EXCLUSIVE: Security Gaps Found in Massive Visa Database
The Consular Consolidated Database is the “backbone” for vetting visitors.
— -- Cyber-defense experts found security gaps in a State Department system that could have allowed hackers to doctor visa applications or pilfer sensitive data from the half-billion records on file, according to several sources familiar with the matter –- though defenders of the agency downplayed the threat and said the vulnerabilities would be difficult to exploit.
Briefed to high-level officials across government, the discovery that visa-related records were potentially vulnerable to illicit changes sparked concern because foreign nations are relentlessly looking for ways to plant spies inside the United States, and terrorist groups like ISIS have expressed their desire to exploit the U.S. visa system, sources added.
“We are, and have been, working continuously ... to detect and close any possible vulnerability,” State Department spokesman John Kirby said in a statement to ABC News.
After commissioning an internal review of its cyber-defenses several months ago, the State Department learned its Consular Consolidated Database –- the government’s so-called “backbone” for vetting travelers to and from the United States –- was at risk of being compromised, though no breach had been detected, according to sources in the State Department, on Capitol Hill and elsewhere.
As one of the world’s largest biometric databases –- covering almost anyone who has applied for a U.S. passport or visa in the past two decades -– the “CCD” holds such personal information as applicants’ photographs, fingerprints, Social Security or other identification numbers and even children’s schools.
Those records could be a treasure trove for criminals looking to steal victims’ identities or access private accounts. But “more dire” and “grave,” according to several sources, was the prospect of adversaries potentially altering records that help determine whether a visa or passport application is approved.
“Every visa decision we make is a national security decision,” a top State Department official, Michele Thoren Bond, told a recent House panel.
Last year alone, the State Department received -– and denied –- visa applications from more than 2,200 people with a “suspected connection to terrorism,” a senior Homeland Security Investigations official, Lev Kubiak, told lawmakers last month.

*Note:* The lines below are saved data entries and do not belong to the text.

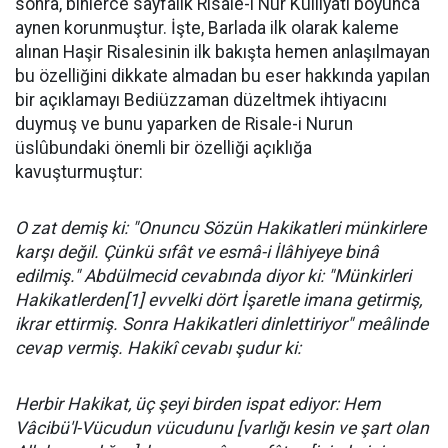
sonra, binlerce sayfalık Risale-i Nur Külliyatı boyunca
aynen korunmuştur. İşte, Barlada ilk olarak kaleme
alınan Haşir Risalesinin ilk bakışta hemen anlaşılmayan
bu özelliğini dikkate almadan bu eser hakkında yapılan
bir açıklamayı Bediüzzaman düzeltmek ihtiyacını
duymuş ve bunu yaparken de Risale-i Nurun
üslûbundaki önemli bir özelliği açıklığa
kavuşturmuştur:
O zat demiş ki: "Onuncu Sözün Hakikatleri münkirlere
karşı değil. Çünkü sıfât ve esmâ-i İlâhiyeye binâ
edilmiş." Abdülmecid cevabında diyor ki: "Münkirleri
Hakikatlerden[1] evvelki dört İşaretle imana getirmiş,
ikrar ettirmiş. Sonra Hakikatleri dinlettiriyor" meâlinde
cevap vermiş. Hakikî cevabı şudur ki:
Herbir Hakikat, üç şeyi birden ispat ediyor: Hem
Vâcibü'l-Vücudun vü­cu­du­nu [varlığı kesin ve şart olan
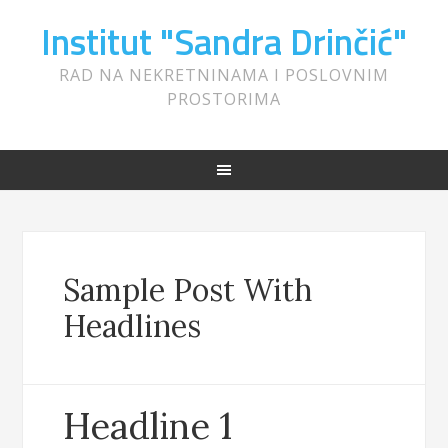
Institut "Sandra Drinčić"
RAD NA NEKRETNINAMA I POSLOVNIM
PROSTORIMA
Sample Post With
Headlines
Headline 1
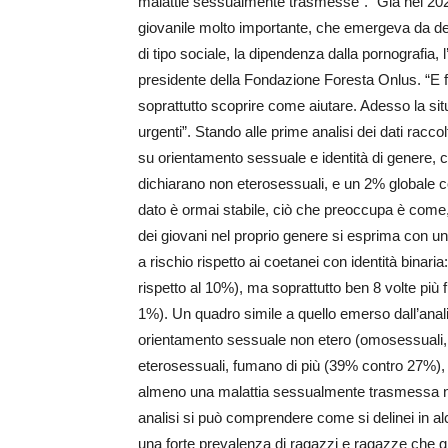
malattie sessualmente trasmesse”. “Già nel 2
giovanile molto importante, che emergeva da d
di tipo sociale, la dipendenza dalla pornografia
presidente della Fondazione Foresta Onlus. “E f
soprattutto scoprire come aiutare. Adesso la si
urgenti”. Stando alle prime analisi dei dati raccol
su orientamento sessuale e identità di genere, 
dichiarano non eterosessuali, e un 2% globale co
dato è ormai stabile, ciò che preoccupa è come
dei giovani nel proprio genere si esprima con u
a rischio rispetto ai coetanei con identità binar
rispetto al 10%), ma soprattutto ben 8 volte più
1%). Un quadro simile a quello emerso dall’anali
orientamento sessuale non etero (omosessuali, bi
eterosessuali, fumano di più (39% contro 27%)
almeno una malattia sessualmente trasmessa nel
analisi si può comprendere come si delinei in al
una forte prevalenza di ragazzi e ragazze che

One official associated with State Department efforts to address the vulnerabilities said a “coordinated mitigation plan” has already “remediated” the visa-related gaps, and further steps continue with “appropriate [speed] and precision.”
“[We] view this issue in the lowest threat category,” the official said, noting that any online system suffers from vulnerabilities.

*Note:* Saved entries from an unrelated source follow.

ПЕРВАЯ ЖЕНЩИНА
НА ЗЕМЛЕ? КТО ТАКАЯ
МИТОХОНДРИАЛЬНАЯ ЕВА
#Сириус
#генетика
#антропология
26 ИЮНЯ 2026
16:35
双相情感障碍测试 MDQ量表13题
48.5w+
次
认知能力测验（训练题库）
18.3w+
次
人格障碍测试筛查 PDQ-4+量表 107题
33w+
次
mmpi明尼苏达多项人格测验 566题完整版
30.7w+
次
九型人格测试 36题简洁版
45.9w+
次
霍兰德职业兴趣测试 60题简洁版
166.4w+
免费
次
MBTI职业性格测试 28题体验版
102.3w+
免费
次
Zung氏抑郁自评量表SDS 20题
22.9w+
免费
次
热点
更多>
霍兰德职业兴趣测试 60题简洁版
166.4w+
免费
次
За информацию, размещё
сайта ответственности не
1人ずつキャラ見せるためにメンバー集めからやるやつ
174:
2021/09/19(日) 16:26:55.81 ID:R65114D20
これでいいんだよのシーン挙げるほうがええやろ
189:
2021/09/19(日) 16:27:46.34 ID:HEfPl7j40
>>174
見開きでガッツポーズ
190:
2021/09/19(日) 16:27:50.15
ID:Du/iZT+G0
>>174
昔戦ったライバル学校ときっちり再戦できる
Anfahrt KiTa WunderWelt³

But speaking on the condition of anonymity, some government sources with insight into the matter were skeptical that CCD’s security gaps have actually been resolved.
“Vulnerabilities have not all been fixed,” and “there is no defined timeline for closing [them] out,” according to a congressional source informed of the matter.

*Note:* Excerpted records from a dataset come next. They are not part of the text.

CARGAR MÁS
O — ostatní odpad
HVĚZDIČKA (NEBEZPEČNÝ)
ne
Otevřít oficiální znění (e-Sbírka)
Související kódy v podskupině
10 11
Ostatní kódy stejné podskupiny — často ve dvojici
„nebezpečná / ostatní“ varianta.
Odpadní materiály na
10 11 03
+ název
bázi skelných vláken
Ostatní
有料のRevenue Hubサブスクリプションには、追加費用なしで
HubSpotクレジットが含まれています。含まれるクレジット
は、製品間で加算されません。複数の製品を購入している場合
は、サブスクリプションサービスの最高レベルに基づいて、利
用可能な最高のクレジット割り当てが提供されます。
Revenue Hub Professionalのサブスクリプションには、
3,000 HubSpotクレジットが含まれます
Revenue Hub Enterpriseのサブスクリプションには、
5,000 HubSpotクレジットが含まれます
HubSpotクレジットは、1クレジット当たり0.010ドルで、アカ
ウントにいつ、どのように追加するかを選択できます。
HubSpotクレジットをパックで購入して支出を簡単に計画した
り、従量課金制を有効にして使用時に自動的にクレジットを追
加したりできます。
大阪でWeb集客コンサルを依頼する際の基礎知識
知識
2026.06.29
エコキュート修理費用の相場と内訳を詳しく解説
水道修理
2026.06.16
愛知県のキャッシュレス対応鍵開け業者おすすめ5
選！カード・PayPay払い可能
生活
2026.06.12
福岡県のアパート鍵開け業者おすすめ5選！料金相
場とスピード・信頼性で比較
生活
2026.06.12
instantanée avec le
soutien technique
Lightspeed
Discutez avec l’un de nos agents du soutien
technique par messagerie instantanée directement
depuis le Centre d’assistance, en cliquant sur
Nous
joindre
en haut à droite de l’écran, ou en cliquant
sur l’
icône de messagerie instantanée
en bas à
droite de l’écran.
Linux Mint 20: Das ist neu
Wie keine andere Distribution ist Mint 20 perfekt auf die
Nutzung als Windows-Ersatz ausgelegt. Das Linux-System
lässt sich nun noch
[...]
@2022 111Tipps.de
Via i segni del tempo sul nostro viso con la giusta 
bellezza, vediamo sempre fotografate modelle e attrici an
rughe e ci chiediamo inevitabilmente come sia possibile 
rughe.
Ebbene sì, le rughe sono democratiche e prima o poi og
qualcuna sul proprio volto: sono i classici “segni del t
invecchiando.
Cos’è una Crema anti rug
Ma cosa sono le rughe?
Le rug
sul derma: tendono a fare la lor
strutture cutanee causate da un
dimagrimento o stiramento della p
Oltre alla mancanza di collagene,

“I know the vulnerabilities discovered deserve a pretty darn quick [remedy],” but it took senior State Department officials months to start addressing the key issues, warned another concerned government source.
Despite repeated requests for official responses by ABC News, Kirby and others were unwilling to say whether the vulnerabilities have been resolved or offer any further information about where efforts to patch them now stand.
Nevertheless, many State Department officials questioned whether terrorists or other adversaries would have the capabilities to access and successfully exploit CCD data -- even if the security gaps were still open.
CCD allows authorized users to submit notes and recommendations directly into applicants’ files. But to alter visa applications or other visa-related information, hackers would have to obtain “the right level of permissions” within the system -– no easy task, according to State Department officials.
There is also continuous oversight of the database and a series of other “fail-safes” built into the process, including rigorous in-person interviews and additional background checks, the officials said.
Kirby, the spokesman, described any recent security-related findings as a product of his department’s “routine monitoring and testing of systems” to “identify and remediate vulnerabilities before they can be exploited.”
State Department documents describe CCD as an “unclassified but sensitive system.” Connected to other federal agencies like the FBI, Department of Homeland Security and Defense Department, the database contains more than 290 million passport-related records, 184 million visa records and 25 million records on U.S. citizens overseas.
Without getting into specifics, sources said the vulnerabilities identified several months ago stem from aging “legacy” computer systems that comprise CCD.
“Because of the CCD’s importance to national security, ensuring its data integrity, availability, and confidentiality is vital,” the State Department’s inspector general warned in 2011.
The database’s software and infrastructure will be overhauled in the years ahead, according to the State Department.